■ PROBLEM DESCRIPTION:
Repetition must be exact and must stop with the line bearing "steps outline how". It begins at the first line of the records and includes no pictures.

■ RECORDS:

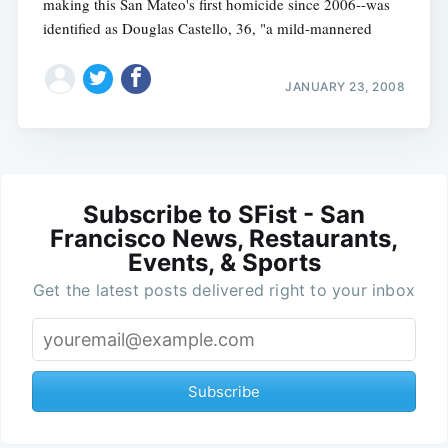
making this San Mateo's first homicide since 2006--was
identified as Douglas Castello, 36, "a mild-mannered
JANUARY 23, 2008
Subscribe to SFist - San
Francisco News, Restaurants,
Events, & Sports
Get the latest posts delivered right to your inbox
Subscribe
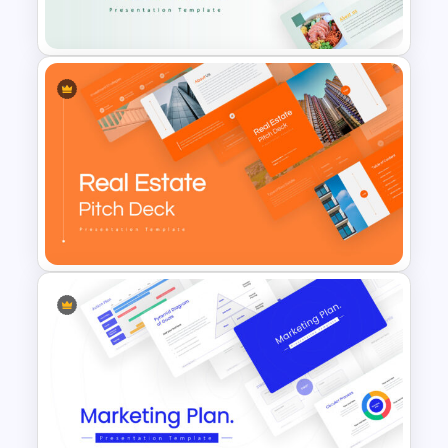
Template
Food Startup Pitch Deck
Templates
Real Estate Pitch Deck
Template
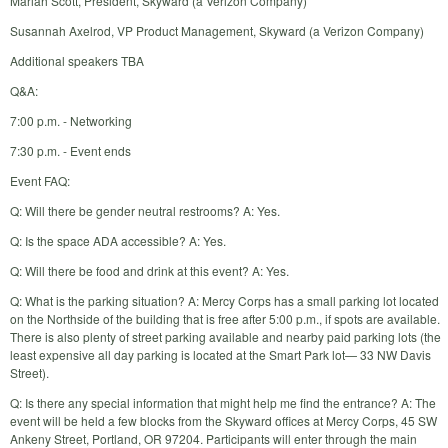
Mariah Scott, President, Skyward (a Verizon Company)
Susannah Axelrod, VP Product Management, Skyward (a Verizon Company)
Additional speakers TBA
Q&A:
7:00 p.m. - Networking
7:30 p.m. - Event ends
Event FAQ:
Q: Will there be gender neutral restrooms? A: Yes.
Q: Is the space ADA accessible? A: Yes.
Q: Will there be food and drink at this event? A: Yes.
Q: What is the parking situation? A: Mercy Corps has a small parking lot located
on the Northside of the building that is free after 5:00 p.m., if spots are available.
There is also plenty of street parking available and nearby paid parking lots (the
least expensive all day parking is located at the Smart Park lot— 33 NW Davis
Street).
Q: Is there any special information that might help me find the entrance? A: The
event will be held a few blocks from the Skyward offices at Mercy Corps, 45 SW
Ankeny Street, Portland, OR 97204. Participants will enter through the main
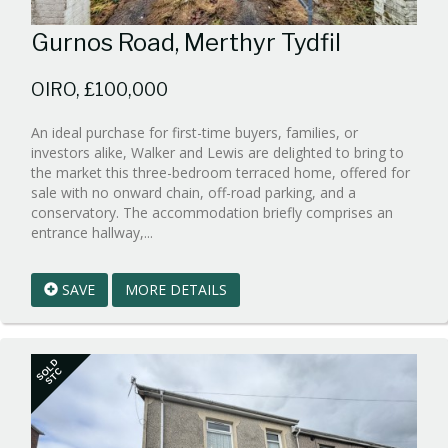
Gurnos Road, Merthyr Tydfil
OIRO, £100,000
An ideal purchase for first-time buyers, families, or
investors alike, Walker and Lewis are delighted to bring to
the market this three-bedroom terraced home, offered for
sale with no onward chain, off-road parking, and a
conservatory. The accommodation briefly comprises an
Reference:WPB933028
entrance hallway,...
EAID:walker-
1
SAVE
MORE DETAILS
BID:walker-
1
SOLD
STC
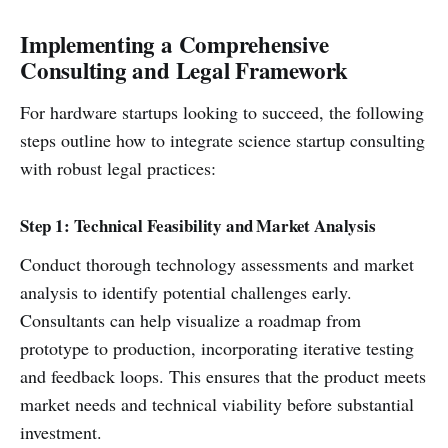
Implementing a Comprehensive
Consulting and Legal Framework
For hardware startups looking to succeed, the following
steps outline how to integrate science startup consulting
with robust legal practices:
Step 1: Technical Feasibility and Market Analysis
Conduct thorough technology assessments and market
analysis to identify potential challenges early.
Consultants can help visualize a roadmap from
prototype to production, incorporating iterative testing
and feedback loops. This ensures that the product meets
market needs and technical viability before substantial
investment.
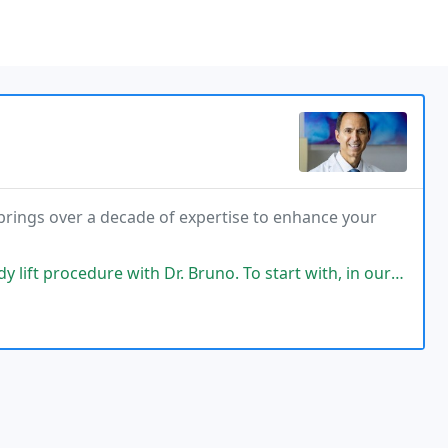
, brings over a decade of expertise to enhance your
e with Dr. Bruno. To start with, in our initial conversation, he asked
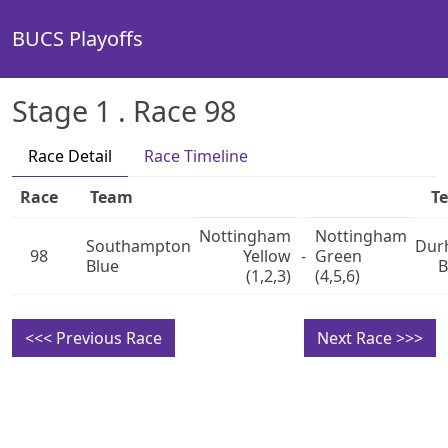
BUCS Playoffs
Stage 1 . Race 98
Race Detail
Race Timeline
Race
Team
T
Nottingham
Nottingham
Southampton
Dur
98
Yellow
-
Green
Blue
B
(1,2,3)
(4,5,6)
<<< Previous Race
Next Race >>>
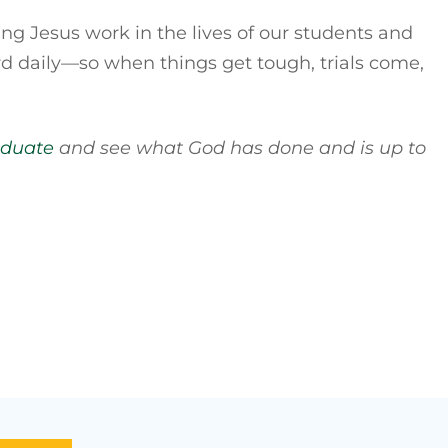
ing Jesus work in the lives of our students and
ord daily—so when things get tough, trials come,
aduate
and see what God has done and is up to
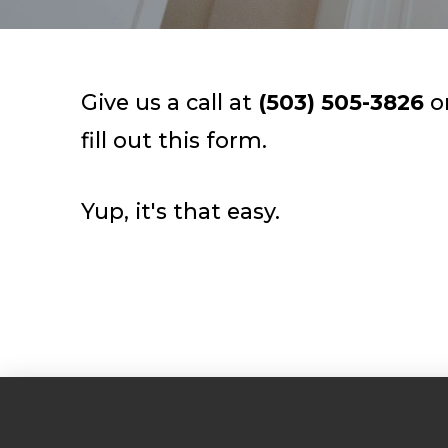
Give us a call at
(503) 505-3826
o
fill out this form.
Yup, it's that easy.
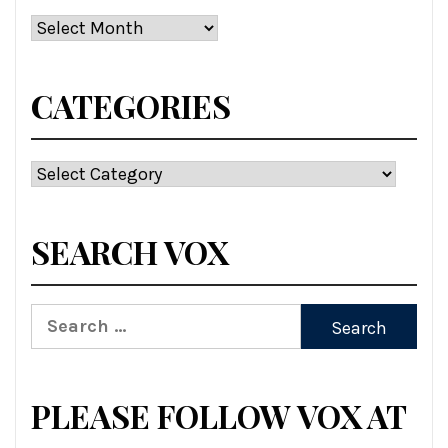
Archives
CATEGORIES
Categories
SEARCH VOX
Search
for:
PLEASE FOLLOW VOX AT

■ TASK SOLUTION:
making this San Mateo's first homicide since 2006--was
identified as Douglas Castello, 36, "a mild-mannered
JANUARY 23, 2008
Subscribe to SFist - San
Francisco News, Restaurants,
Events, & Sports
Get the latest posts delivered right to your inbox
Subscribe
Template
Food Startup Pitch Deck
Templates
Real Estate Pitch Deck
Template
Mariah Scott, President, Skyward (a Verizon Company)
Susannah Axelrod, VP Product Management, Skyward (a Verizon Company)
Additional speakers TBA
Q&A:
7:00 p.m. - Networking
7:30 p.m. - Event ends
Event FAQ:
Q: Will there be gender neutral restrooms? A: Yes.
Q: Is the space ADA accessible? A: Yes.
Q: Will there be food and drink at this event? A: Yes.
Q: What is the parking situation? A: Mercy Corps has a small parking lot located
on the Northside of the building that is free after 5:00 p.m., if spots are available.
There is also plenty of street parking available and nearby paid parking lots (the
least expensive all day parking is located at the Smart Park lot— 33 NW Davis
Street).
Q: Is there any special information that might help me find the entrance? A: The
event will be held a few blocks from the Skyward offices at Mercy Corps, 45 SW
Ankeny Street, Portland, OR 97204. Participants will enter through the main
Gurnos Road, Merthyr Tydfil
OIRO, £100,000
An ideal purchase for first-time buyers, families, or
investors alike, Walker and Lewis are delighted to bring to
the market this three-bedroom terraced home, offered for
sale with no onward chain, off-road parking, and a
conservatory. The accommodation briefly comprises an
Reference:WPB933028
entrance hallway,...
EAID:walker-
1
SAVE
MORE DETAILS
BID:walker-
1
SOLD
STC
Implementing a Comprehensive
Consulting and Legal Framework
For hardware startups looking to succeed, the following
steps outline how to integrate science startup consulting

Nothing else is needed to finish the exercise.